Print version ISSN 1516-9332

Rev. Bras. Cienc. Farm. vol.42 no.3 São Paulo July/Sept. 2006 



Influence of the alkali metal cation on the fragmentation of monensin in ESI-MS/MS


Influência de cátions de metais alcalinos sobre a fragmentação de monensina em ESI-MS/MS



Norberto Peporine LopesI, *; Filipe Alexandre Almeida-PazII; Paul Jonathan GatesIII

IDepartamento de Física e Química, Faculdade de Ciências Farmacêuticas de Ribeirão Preto- Universidade de São Paulo
IICentro de Investigações em Materiais Cerâmicos e Compósitos- Departamento de Química- Universidade de Aveiro- CICECO
IIISchool of Chemistry, University of Bristol- Bristol-United Kingdom




The MS/MS fragmentation of the alkali metal complexes of monensin A are studied. The increase in alkali metal ionic radii decreases the ability of the Grob-Wharton fragmentation mechanism to occur and reduces the overall degree of fragmentation. Conversely, the electronegativity of the metal cation is related to the number of fragment ions observed.

Uniterms: Polyether ionophore. Monensin. Alkali metal complex. Electrospray tandem mass spectrometry


O presente trabalho relata os estudos de fragmentação por espectrometria de massas seqüencial de complexos formados pela monensina A e uma série de metais alcalinos. Foi observado que o aumento do raio iônico do metal alcalino levou a uma diminuição do mecanismo de fragmentação do tipo Grob-Wharton e ao grau de fragmentação. Por outro lado, a maior eletronegatividade mostrou estar relacionada ao número de fragmentos observados.

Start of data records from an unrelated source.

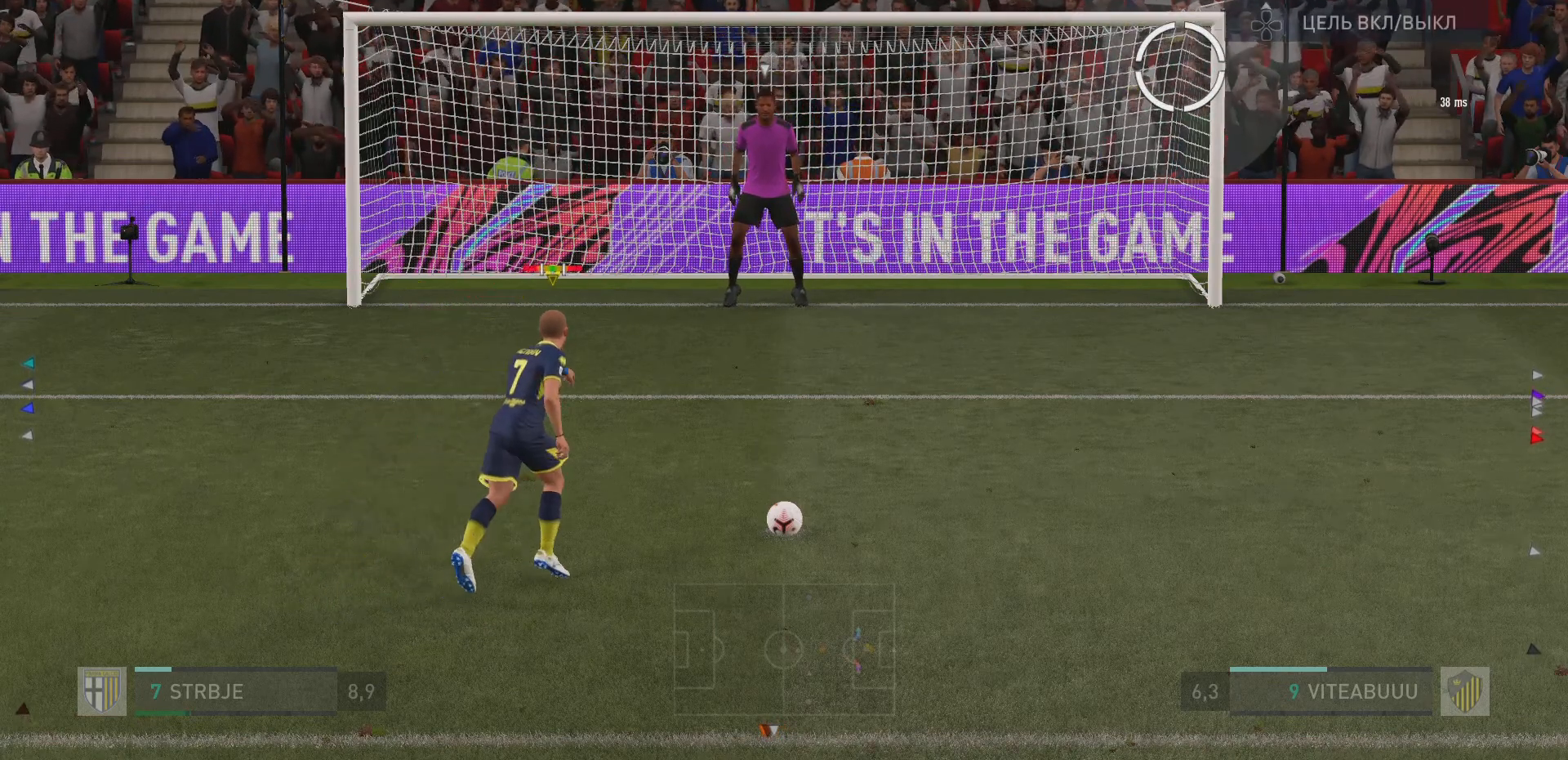
{"buttons": [], "left_stick": "up-right", "right_stick": "center", "events": []}
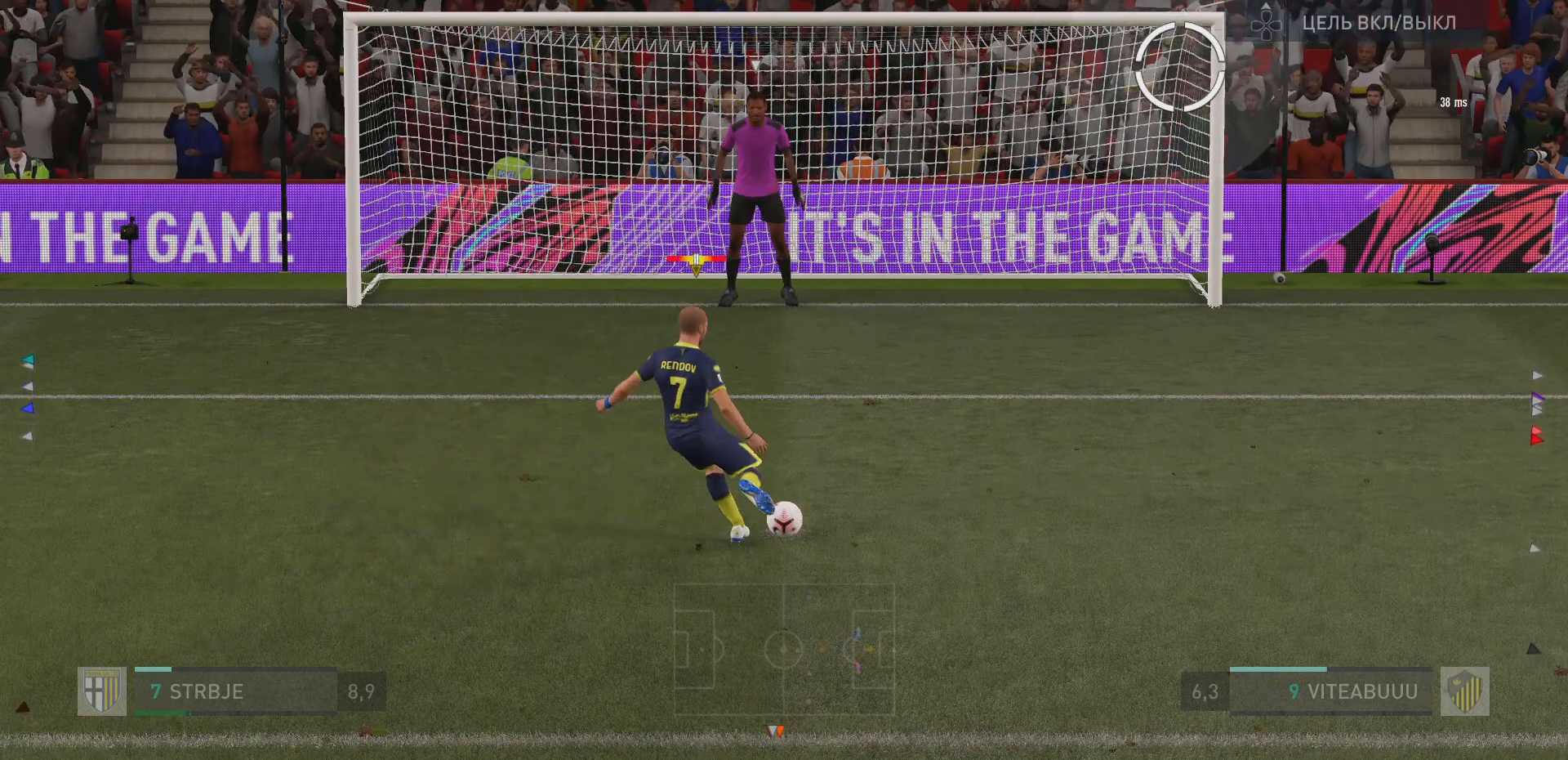
{"buttons": [], "left_stick": "center", "right_stick": "center", "events": [[100, "CIRCLE", "down"], [301, "CIRCLE", "up"], [434, "left_stick", "center"]]}
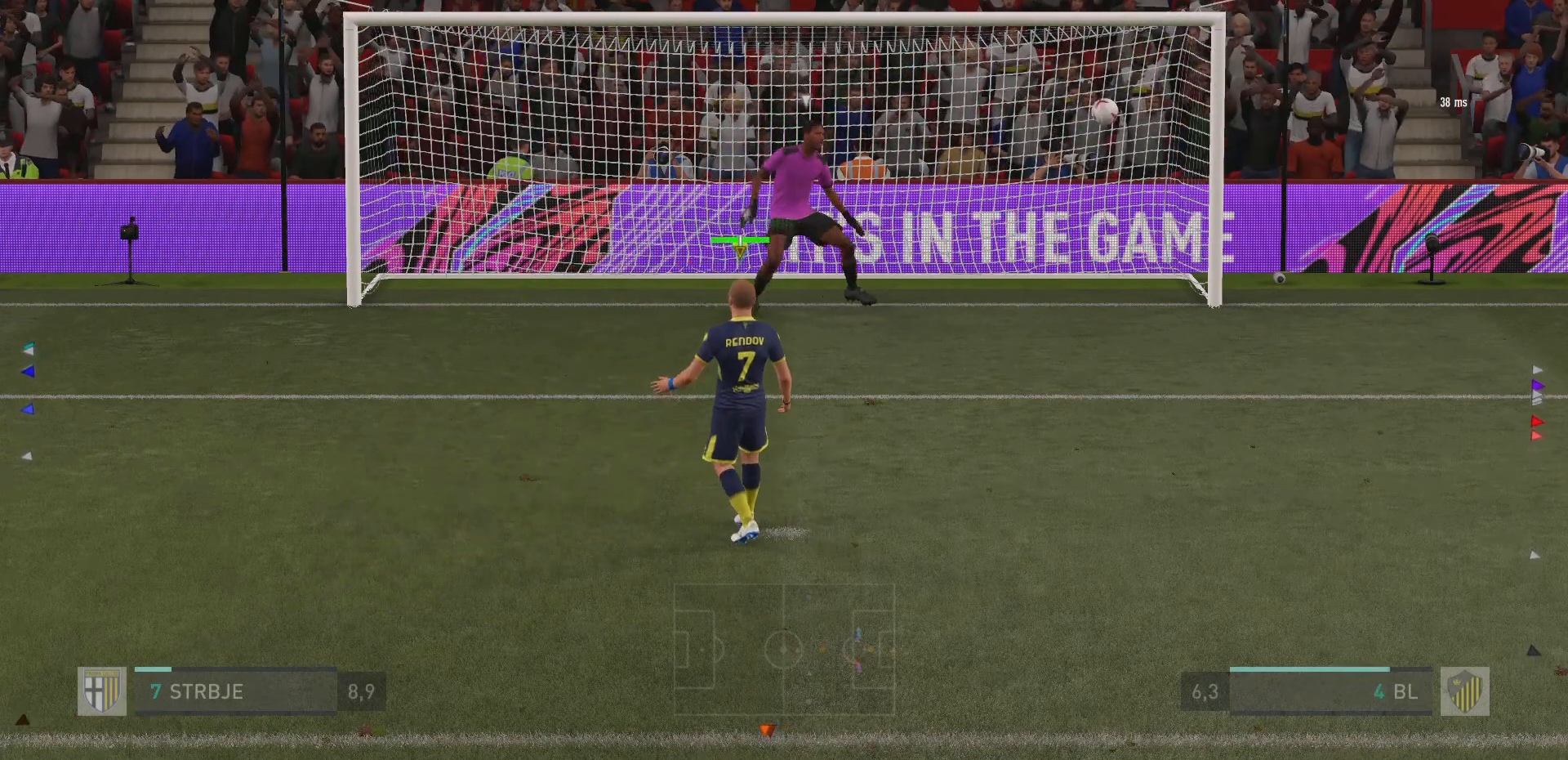
{"buttons": [], "left_stick": "center", "right_stick": "center", "events": []}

Unitermos: Poliéteres. Monensina. Complexos de metais alcalinos. Electrospray. Espectrometria de massas.




Polyether ionophore antibiotics exhibit a high degree of commercial importance as anti-coccidiosis agents (coccidiostats) and are used as everyday feed supplements in farming, especially of poultry and cattle. Coccidiosis has a serious economic impact through increasing animal mortality and reducing growth rates (Elliott et al., 1998). Polyether ionophores are naturally occurring compounds that usually contain a carboxylic acid along with several cyclic ether oxygen atoms (from two to five) as well as hydroxy and carbonyl groups. It is believed that their biological activity is based upon their ability to form strongly bound electrically neutral complexes with alkali metal cations (Martinek et al., 2000) (especially with Na+ and K+) and thus disrupt the transportation of these ions across the cell membrane barrier (Riddell, 1992) This ability has the result of making them toxic in high dose rates and has lead to worries about their presence in the human food chain. These factors have created significant levels of interest in the polyethers, both in the fields of drug development and metabolite identification.

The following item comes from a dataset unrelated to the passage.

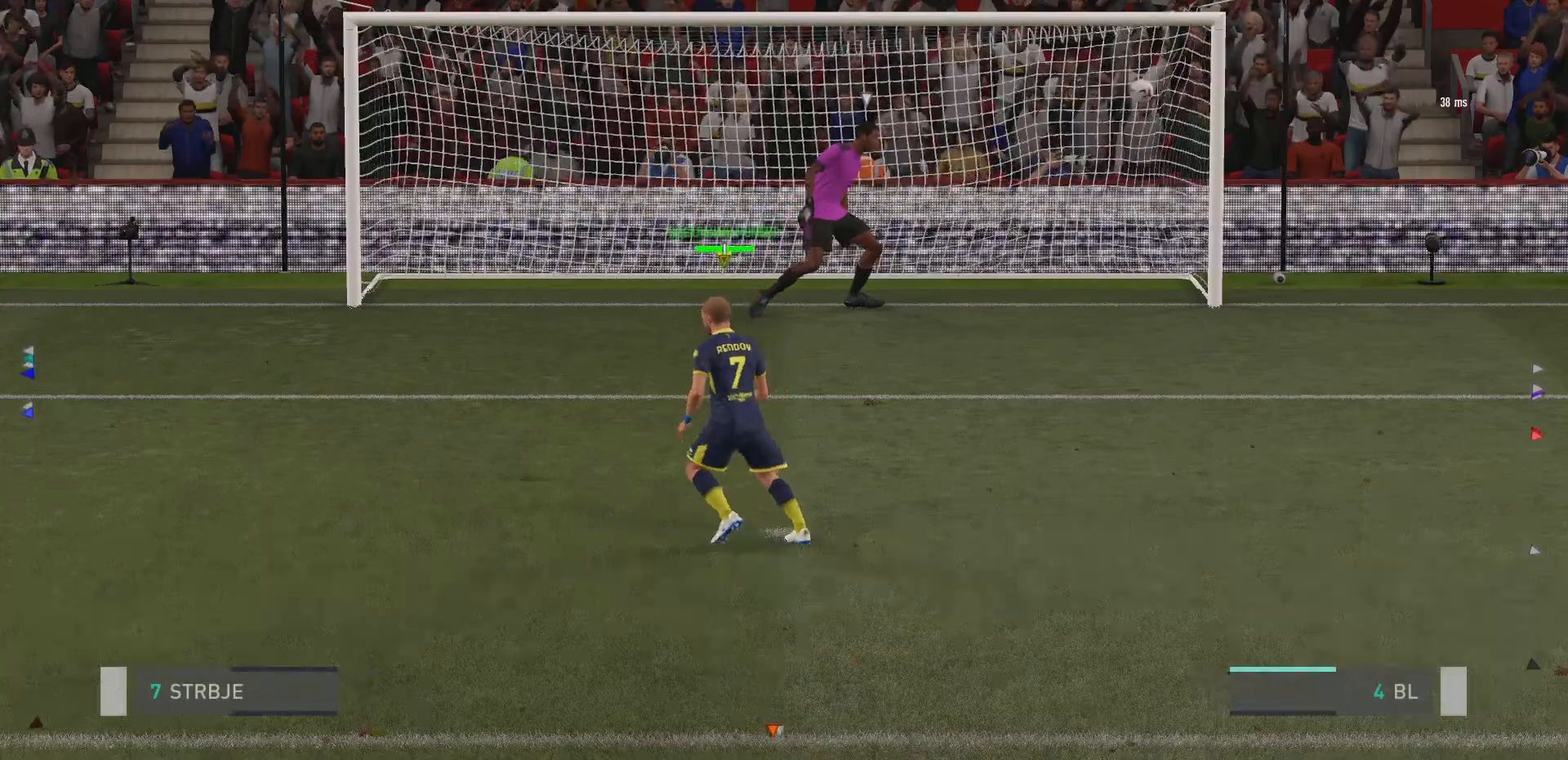
{"buttons": [], "left_stick": "center", "right_stick": "center", "events": []}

Monensin A and B (Figure 1) can adopt a quasi-cyclic conformation forming strongly bound adducts with sodium cations (Martinek et al., 2000). Previously published crystallographic data for monensin A (Paz et al., 2003) and B (Barrans et al., 1982; Walba et al., 1986) sodium salts show the metal cation in a distorted octahedral environment, being chelated by six oxygen atoms (5, 6, 7, 8, 9, and 10 - see Figure 1). The analysis of the structure of monensin in solution was recently carried out using NOESY distance restraints and molecular modelling, with the reported results being in good agreement with the crystal structures (Martinek et al., 2000). An inspection of the Cambridge Structural Database (CSD) reveals that an increase in the ionic radii of the metal ion leads to a larger M+···O average distance (Figure 2, Table I). This idea was used to calculate values for the rubidium ion (Martinek et al., 2000) following the experimental trend for Li+, Na+ and K+. Consequently, it is feasible to deduce that Cs+ ions will have an even larger coordination distance within the monensin complex.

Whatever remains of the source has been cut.